Illinois Representative Jack D. Franks (D - McHenry County) has introduced a Bill (HB 1441) that would amend the Illinois Premises Liability Act to eliminate a court's ability to decide that a landowner does not owe a duty to protect those coming on his/her premises against conditions that are open and obvious.
The Illinois Premises Liability Act states (in part) that "The duty owed to such entrants is that of reasonable care under the circumstances regarding the state of the premises or acts done or omitted on them." A longstanding exception to this duty under Illinois common law (and in other jurisdictions nationwide) is that "a party who owns or controls land is not required to foresee and protect against an injury if the potentially dangerous condition is open and obvious." Rexroad v. City of Springfield, 207 Ill. 2nd 33, 44 (2003). This is known as the "open and obvious rule."
It is also well-established case law that the question of whether or not a duty exists is a question of law for the court to decide. Forsythe v. Clark USA, Inc., 224 Ill. 2nd 404, 411 (1991).
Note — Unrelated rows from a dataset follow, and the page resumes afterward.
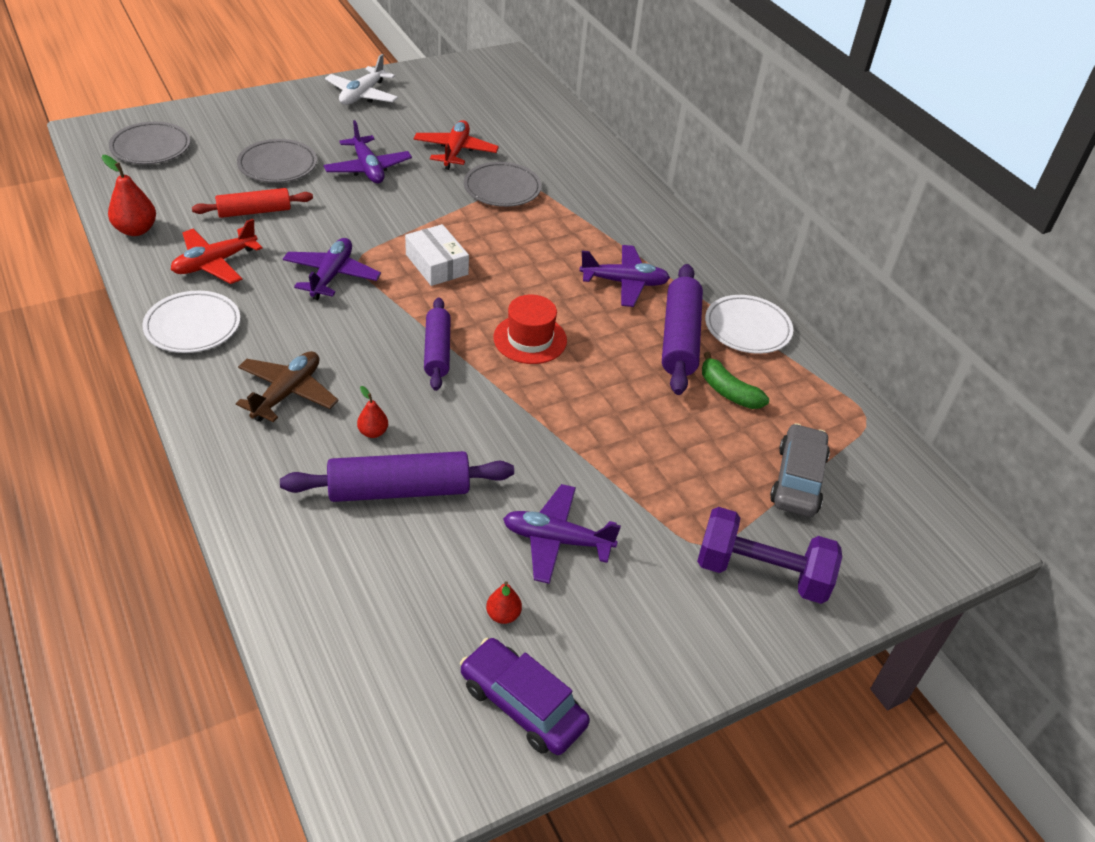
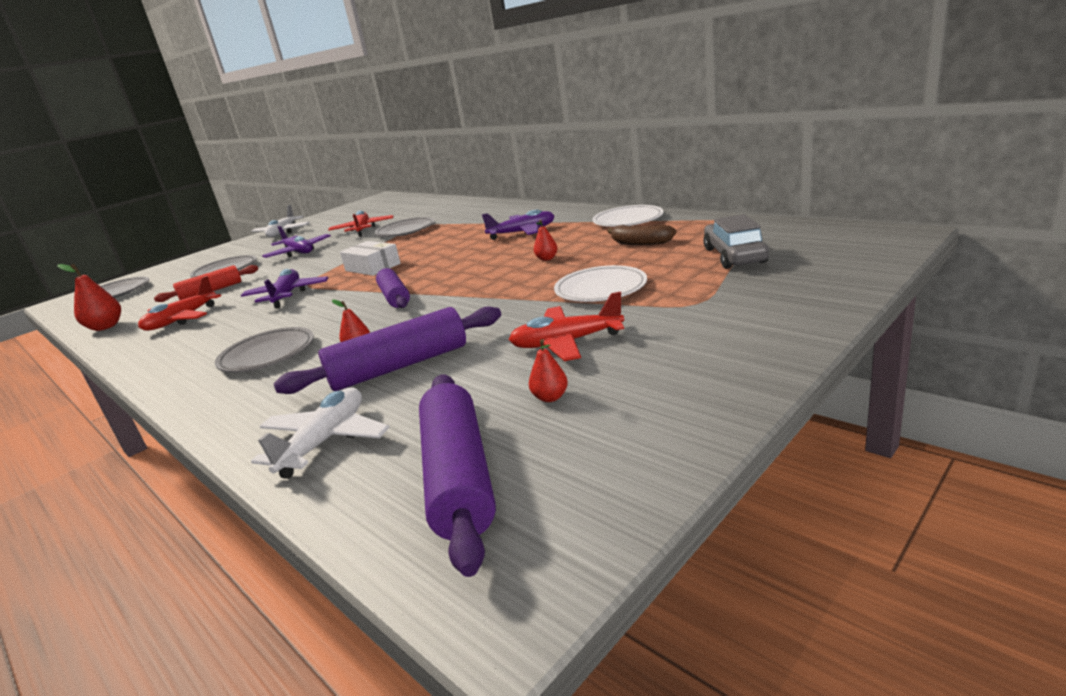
camera: 10 degrees left, 20 degrees down
(193, 326) = (166, 351): white plate -> white plate (600, 289)
(287, 393) = (267, 354): brown plane -> grey plate
(306, 569) = (325, 441): none -> white plane
(522, 704) = (617, 444): purple car -> none
(530, 339) = (468, 271): red hat -> none
(557, 540) = (566, 343): purple plane -> red plane
(619, 364) = (547, 259): none -> red pear
(679, 338) = (583, 237): purple rolling pin -> purple rolling pin (458, 477)
(728, 391) = (640, 243): green banana -> brown banana
(761, 573) = (758, 299): purple dumbbell -> none

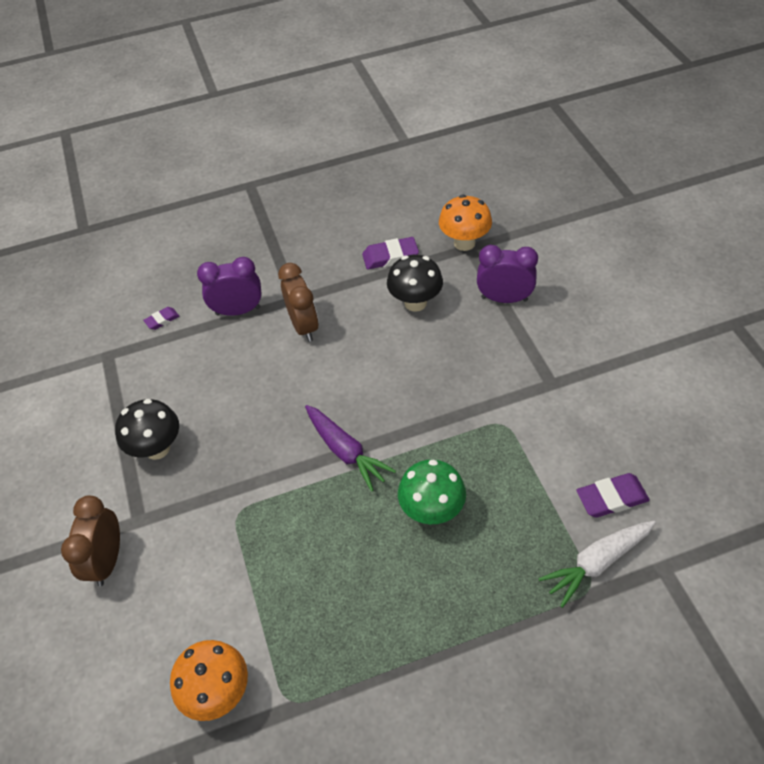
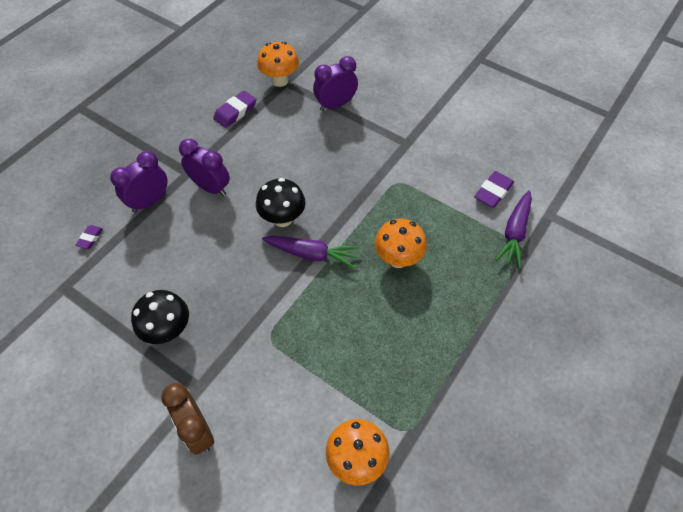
camera: 40 degrees left, 5 degrees up
(304, 326) = (211, 187): brown clock -> purple clock
(415, 303) = (278, 134): black mushroom -> black mushroom (282, 219)
(432, 511) = (398, 259): green mushroom -> orange mushroom
(597, 563) = (514, 233): white carrot -> purple carrot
There are exceptions to the "open and obvious rule," however, Representative Franks' Bill seeks to limit the application of the rule by excluding it as something a court can consider it determining whether or not a landowner owes an entrant a duty by adding the following language to the Premises Liability Act:
"Whether a condition is open and obvious may be considered by the trier of fact only in assessing the degree of comparative fault, if any, under Section 2-116 if the Code if Civil Procedure and shall not be considered with respect to any other issues of law or fact, including duty." (Emphasis added).
The proposed amendment would expose landowners to additional liability for open and obvious conditions, and make cases with these circumstances more difficult to defend.